In an interview with Bollywood Bubble, Sameera said, “I was told I was too dark, too tall, too broad. I didn’t fit into that girl next door look. I had to constantly try and fit in it and it really exhausted and tired me. I don’t regret it because that was my learning to learn to come to this point of loving myself unconditionally. You have to go through a point where you actually hate yourself because when you come to this point of hating yourself so much and break into pieces, you can put yourself back together in the most beautiful way possible.”
As an actor, Sameera was expected to look a certain way. “It was not discrimination. More than that it was more of you have to look a certain way, whether you have to pad your chest or hips.
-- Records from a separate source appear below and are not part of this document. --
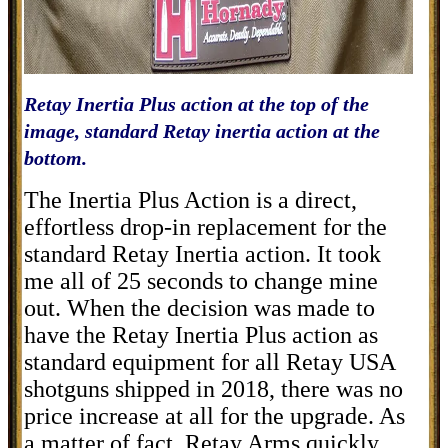
Retay Inertia Plus action at the top of the
image, standard Retay inertia action at the
bottom.
The Inertia Plus Action is a direct,
effortless drop-in replacement for the
standard Retay Inertia action. It took
me all of 25 seconds to change mine
out. When the decision was made to
have the Retay Inertia Plus action as
standard equipment for all Retay USA
shotguns shipped in 2018, there was no
price increase at all for the upgrade. As
a matter of fact, Retay Arms quickly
There was always something that I had to fix,” she said.
Sameera, who made her big screen debut in 2002 with Maine Dil Tujhko Diya, was last seen in the Kannada film Varadhanayaka (2013). During her second pregnancy, she had started a campaign #ImperfectlyPerfect, in which she addressed body image issues and advocated self-love. She also opened up about experiencing postpartum depression and putting on a lot of weight after her first pregnancy.
“My campaign comes from the fact that I felt completely disillusioned and broken after being pregnant the first time when I gained weight and was 105 kgs. The perfect body and the perfect face that I worked on, for my film career, broke apart and I was completely lost,” she had told Hindustan Times in an interview last year, adding that it was important to accept and love oneself.